Damit war es spätestens mit der Möllemann-Affäre
zu Ende. Doch nicht nur die FDP versuchte in dreckigem Wasser auf
Stimmenfang zu gehen, das Tabu welches Möllemann zu brechen vorgab,
existierte schon seit 1967 nicht mehr. Der Antisemitismus, als
Versuch politisches Kapital daraus zu schlagen, äußerte sich nicht
nur unter dem Deckmantel einer pro-palästinensischen Rhetorik,
sondern wie Walser mit seinem Buch Tod eines Kritikers vorführte,
auch in den traditionellen alten Stereotypen" (5).

DARGESTELLTE ANGABEN -
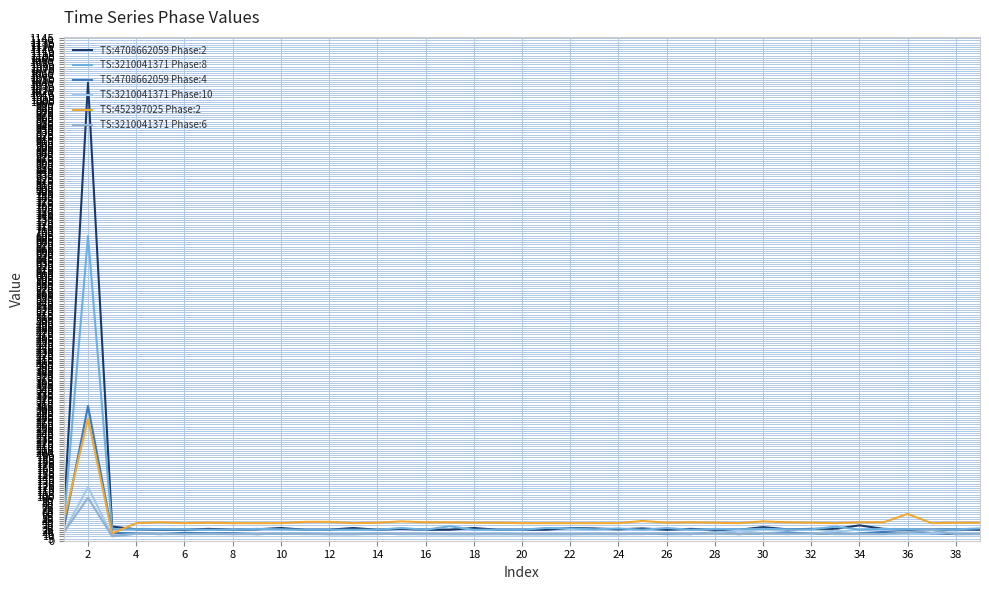

What is the lowest value of the TS:3210041371 Phase:8 series?

25.0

AUFGABE 1 - Seit welchem Jahr existierte laut dem Text über die Möllemann-Affäre das Tabu nicht mehr, das Möllemann zu brechen vorgab?
AUFGABE 2 - Setze den Text über die Möllemann-Affäre und den Antisemitismus fort.

ANTWORT 1 - Seit 1967.

ANTWORT 2 -
Herta Däubler-Gmelins Hitler-Bush Vergleich
Herta Däubler-Gmelins Hitler-Bush Vergleich, ihrer Leugnung dies
gesagt zu haben wie der mauen Entschuldigung "es täte ihr leid, wenn
dies die deutsch-amerikanischen Beziehungen belasten würde" und
Schroeders Brief in dem er sich nur zu der Formulierung "er bedauere
es, wenn diese Äußerung Bush verletzt haben sollte" aufraffen konnte
(6), löste Entsetzen und ungläubiges Erstaunen aus. Wenn vor der
Bundestagswahl die offiziellen Beziehungen zwischen den USA und
Deutschland schon als vergiftet bezeichnet wurden, fiel mit dem
Wahlsieg der SPD der us-amerikanischen Öffentlichkeit ihr bis
zuletzt verteidigter Glaube Deutschland sei ein besonders enger
Verbündeter der USA endgültig auf die Füße. (7)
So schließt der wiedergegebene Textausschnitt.